Chronic sinusitis tends to recur without proper follow-up and control of predisposing factors. This includes allergy management with nasal steroid sprays, early treatment of viral upper respiratory tract infections, regular douching and endoscopic examination by your ent doctor.
Related links –
Nasopharyngeal Carcinoma (Nose cancer)
Nasopharyngeal Carcinoma (NPC) is cancer of the nasopharynx (back of nasal cavity) which is commonly seen in the Chinese. The causes for this condition are genetic, viral and environmental.
The most common presenting symptom is a neck lump (figure 7). Fifty to seventy percent of patients present with a neck lump. One third of these have lumps over both sides of the neck. Nasal symptoms such as bleeding, nasal obstruction and blood-stained sputum are second most common. Patients can also present with ear blockage from fluid in the middle ear (see otitis media with effusion under common ear conditions), diplopia (double-vision), headache.

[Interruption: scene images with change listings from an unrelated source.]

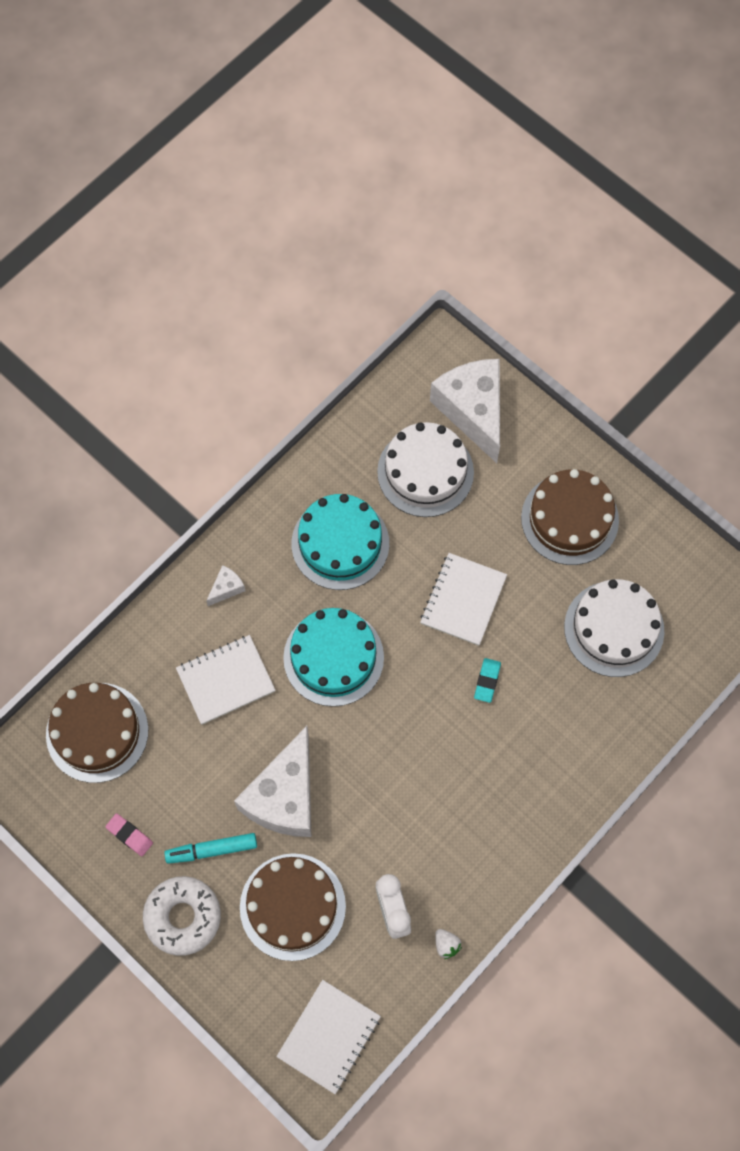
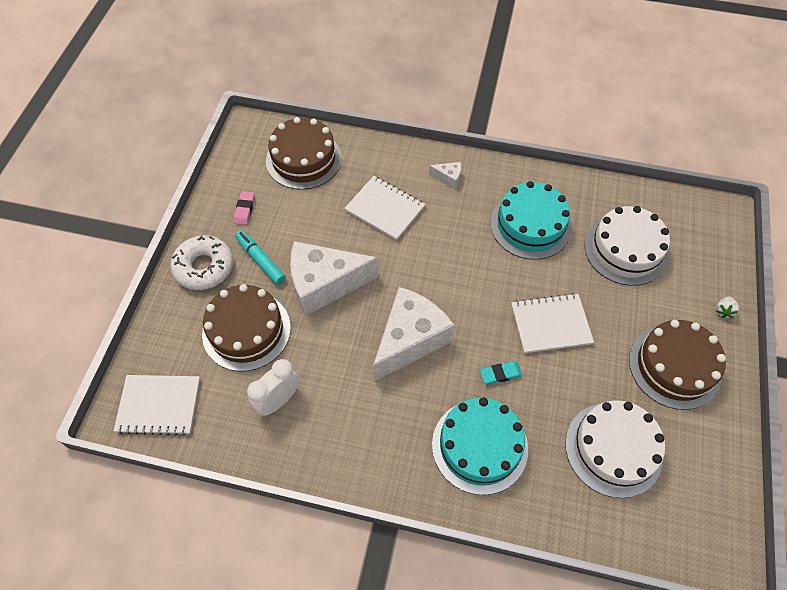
camera: 60 degrees right, 10 degrees down
(333, 657) = (445, 263): turquoise cake -> turquoise cake (479, 446)
(446, 945) = (272, 454): white strawberry -> white strawberry (723, 311)
(473, 411) = (697, 256): white cheese -> white cheese (410, 340)

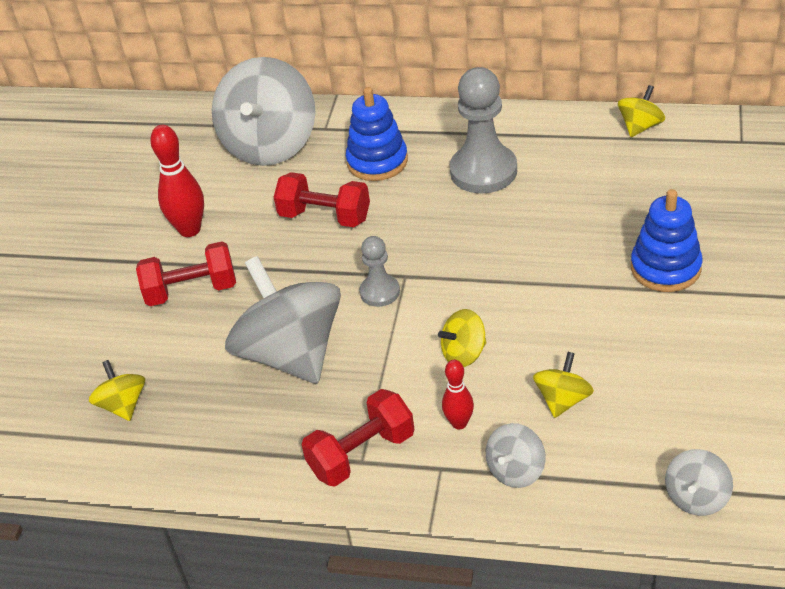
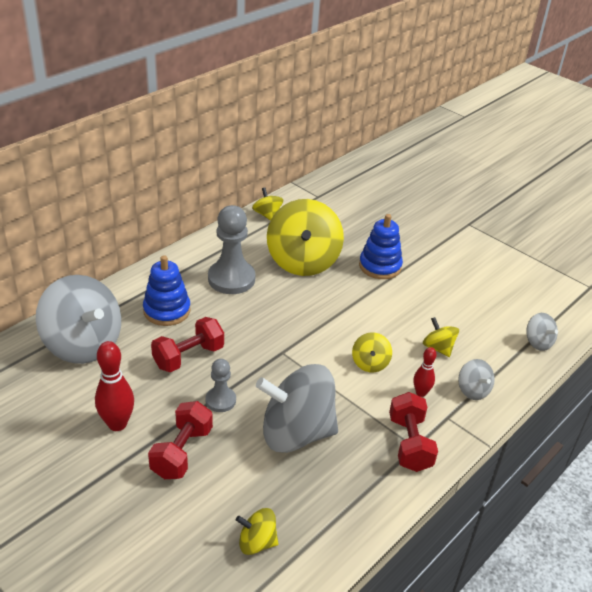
camera: 65 degrees left, 5 degrees down
(380, 292) = (284, 369): grey pawn -> grey pawn (220, 400)
(587, 202) = (303, 261): none -> yellow spinning top

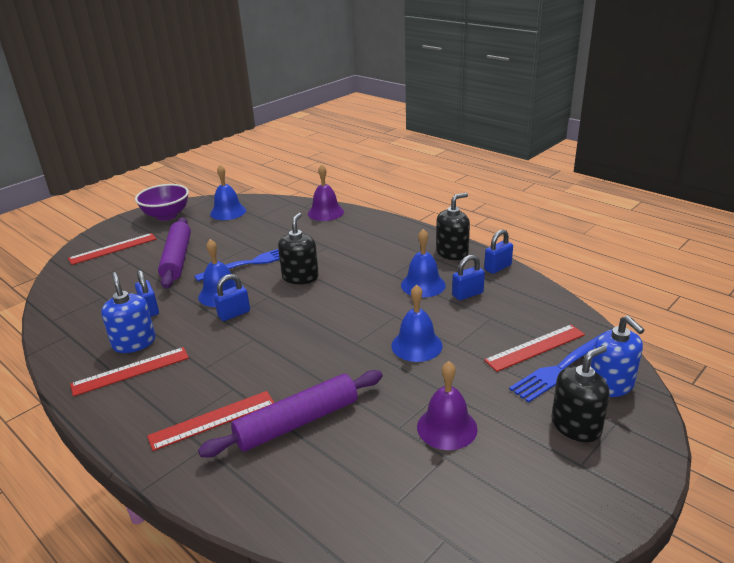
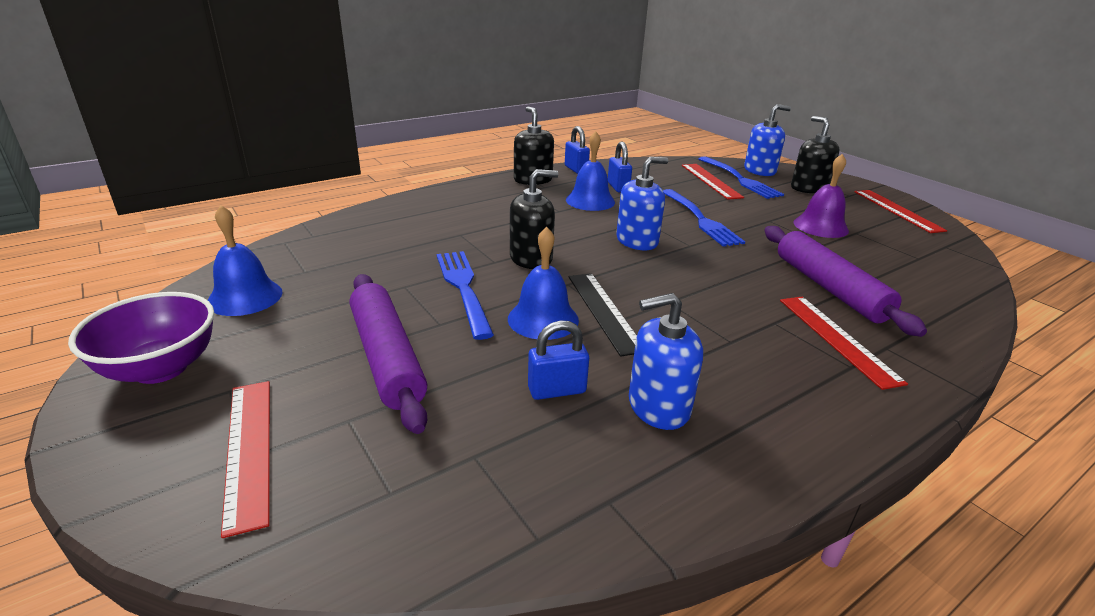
camera: 80 degrees left, 0 degrees up
(131, 371) = (738, 408): red ruler -> red ruler (897, 210)
(177, 259) = (387, 358): purple rolling pin -> purple rolling pin turned 60 degrees clockwise
(234, 314) = (604, 311): blue padlock -> black ruler
(300, 277) = (531, 258): black soap dispenser -> black soap dispenser turned 135 degrees clockwise
(325, 212) = (356, 224): purple bell -> none
(350, 316) = (637, 241): none -> blue soap dispenser
(416, 345) = (700, 219): blue bell -> blue fork

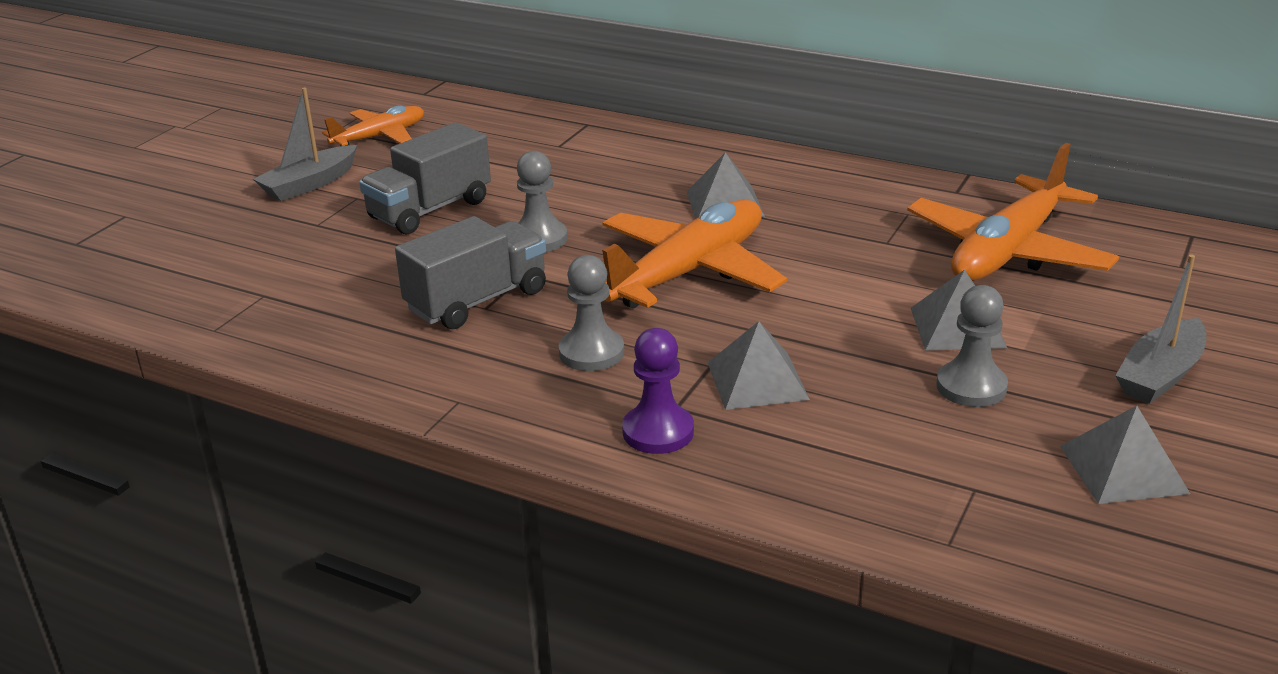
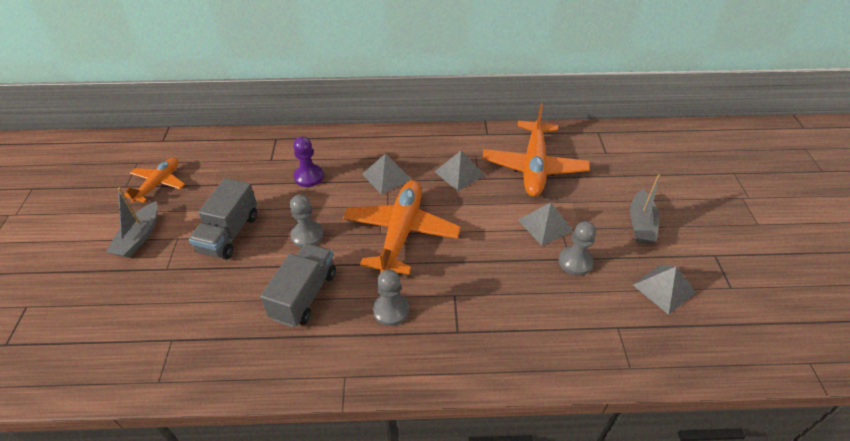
camera: 30 degrees left, 15 degrees up
(658, 432) = (460, 353): purple pawn -> purple pawn (309, 177)
(757, 381) = (483, 297): grey pyramid -> grey pyramid (459, 173)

Routine screening is recommended for two groups of patients;
a. patients in whom the Epstein-Barr Virus (EBV) serology is positive (usually found on routine medical health screening) and
b. patients with a positive family history of nose cancer (family history refers to a first-degree relative eg. Parents or siblings). Patients in these two groups require examination of the postnasal space.
The best way to examine the postnasal space (nasopharynx) is using endoscopy. A flexible fibreoptic endoscope is passed through the nasal cavity and the postnasal space is examined. If a mass is seen (figure 8), it can be biopsied under local anaesthesia as a clinic procedure. Neck lumps are subjected to fine needle aspiration cytology (FNAC). This generally yields the diagnosis if the disease is present in 95% to 98% of the time.
The treatment for NPC depends on the stage of disease. If it is detected early, radiotherapy is the main modality of treatment. If the disease is advanced, combined chemotherapy and radiotherapy is advocated. Surgery only has a role in persistent or recurrent disease.